6. Mathematics / A. Nature of Mathematics / 3. Nature of Numbers / e. Ordinal numbers
Beyond infinity cardinals and ordinals can come apart [Clegg]
     Full Idea: With ordinary finite numbers ordinals and cardinals are in effect the same, but beyond infinity it is possible for two sets to have the same cardinality but different ordinals.
     From: Brian Clegg (Infinity: Quest to Think the Unthinkable [2003], Ch.13)
An ordinal number is defined by the set that comes before it [Clegg]
     Full Idea: You can think of an ordinal number as being defined by the set that comes before it, so, in the non-negative integers, ordinal 5 is defined as {0, 1, 2, 3, 4}.
     From: Brian Clegg (Infinity: Quest to Think the Unthinkable [2003], Ch.13)
6. Mathematics / A. Nature of Mathematics / 3. Nature of Numbers / g. Real numbers
Transcendental numbers can't be fitted to finite equations [Clegg]
     Full Idea: The 'transcendental numbers' are those irrationals that can't be fitted to a suitable finite equation, of which π is far and away the best known.
     From: Brian Clegg (Infinity: Quest to Think the Unthinkable [2003], Ch. 6)
6. Mathematics / A. Nature of Mathematics / 3. Nature of Numbers / k. Imaginary numbers
By adding an axis of imaginary numbers, we get the useful 'number plane' instead of number line [Clegg]
     Full Idea: The realisation that brought 'i' into the toolkit of physicists and engineers was that you could extend the 'number line' into a new dimension, with an imaginary number axis at right angles to it. ...We now have a 'number plane'.
     From: Brian Clegg (Infinity: Quest to Think the Unthinkable [2003], Ch.12)
6. Mathematics / A. Nature of Mathematics / 3. Nature of Numbers / l. Zero
Either lack of zero made early mathematics geometrical, or the geometrical approach made zero meaningless [Clegg]
     Full Idea: It is a chicken-and-egg problem, whether the lack of zero forced forced classical mathematicians to rely mostly on a geometric approach to mathematics, or the geometric approach made 0 a meaningless concept, but the two remain strongly tied together.
     From: Brian Clegg (Infinity: Quest to Think the Unthinkable [2003], Ch. 6)
6. Mathematics / A. Nature of Mathematics / 5. The Infinite / a.
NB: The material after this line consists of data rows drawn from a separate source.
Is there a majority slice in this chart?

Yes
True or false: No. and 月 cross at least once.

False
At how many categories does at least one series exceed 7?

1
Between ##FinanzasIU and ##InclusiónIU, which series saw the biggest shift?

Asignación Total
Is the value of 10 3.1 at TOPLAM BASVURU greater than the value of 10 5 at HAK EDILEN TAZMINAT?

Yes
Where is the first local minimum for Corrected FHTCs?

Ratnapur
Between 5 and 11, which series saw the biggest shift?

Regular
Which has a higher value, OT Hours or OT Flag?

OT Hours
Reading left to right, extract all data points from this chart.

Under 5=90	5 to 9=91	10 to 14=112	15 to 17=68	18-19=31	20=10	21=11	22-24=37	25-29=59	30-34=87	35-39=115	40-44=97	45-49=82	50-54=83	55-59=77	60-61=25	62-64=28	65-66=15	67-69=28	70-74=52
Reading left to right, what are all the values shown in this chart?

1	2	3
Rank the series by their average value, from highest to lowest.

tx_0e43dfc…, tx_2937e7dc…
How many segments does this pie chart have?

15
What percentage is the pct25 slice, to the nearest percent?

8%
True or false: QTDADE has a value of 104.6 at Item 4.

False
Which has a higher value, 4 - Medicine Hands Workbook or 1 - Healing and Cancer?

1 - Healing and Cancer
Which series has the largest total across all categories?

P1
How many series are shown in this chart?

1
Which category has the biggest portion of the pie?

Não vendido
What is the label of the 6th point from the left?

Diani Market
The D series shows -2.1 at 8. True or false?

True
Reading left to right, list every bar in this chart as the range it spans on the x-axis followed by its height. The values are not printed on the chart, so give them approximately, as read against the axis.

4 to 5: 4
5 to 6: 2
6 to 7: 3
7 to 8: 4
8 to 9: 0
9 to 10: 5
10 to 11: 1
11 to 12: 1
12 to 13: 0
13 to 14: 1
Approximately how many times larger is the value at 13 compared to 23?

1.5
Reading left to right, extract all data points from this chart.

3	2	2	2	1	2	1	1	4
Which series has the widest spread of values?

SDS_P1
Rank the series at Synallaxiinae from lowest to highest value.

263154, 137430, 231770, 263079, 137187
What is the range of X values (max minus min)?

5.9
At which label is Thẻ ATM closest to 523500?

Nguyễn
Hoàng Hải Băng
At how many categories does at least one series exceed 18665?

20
The Infinite
Cantor's account of infinities has the shaky foundation of irrational numbers [Clegg]
     Full Idea: As far as Kronecker was concerned, Cantor had built a whole structure on the irrational numbers, and so that structure had no foundation at all.
     From: Brian Clegg (Infinity: Quest to Think the Unthinkable [2003], Ch.15)
6. Mathematics / A. Nature of Mathematics / 5. The Infinite / g. Continuum Hypothesis
The Continuum Hypothesis is independent of the axioms of set theory [Clegg]
     Full Idea: Paul Cohen showed that the Continuum Hypothesis is independent of the axioms of set theory.
     From: Brian Clegg (Infinity: Quest to Think the Unthinkable [2003], Ch.15)
The 'continuum hypothesis' says aleph-one is the cardinality of the reals [Clegg]
     Full Idea: The 'continuum hypothesis' says that aleph-one is the cardinality of the rational and irrational numbers.
     From: Brian Clegg (Infinity: Quest to Think the Unthinkable [2003], Ch.14)
7. Existence / D. Theories of Reality / 10. Vagueness / a. Problem of vagueness
Austin revealed many meanings for 'vague': rough, ambiguous, general, incomplete... [Austin,JL, by Williamson]
     Full Idea: Austin's account brought out the variety of features covered by 'vague' in different contexts: roughness, ambiguity, imprecision, lack of detail, generality, inaccuracy, incompleteness. Even 'vague' is vague.
     From: report of J.L. Austin (Sense and Sensibilia [1962], p.125-8) by Timothy Williamson - Vagueness 3.1
     A reaction: Some of these sound the same. Maybe Austin distinguishes them.
29. Religion / D. Religious Issues / 2. Immortality / a. Immortality
The Egyptians were the first to say the soul is immortal and reincarnated [Herodotus]
     Full Idea: The Egyptians were the first to claim that the soul of a human being is immortal, and that each time the body dies the soul enters another creature just as it is being born.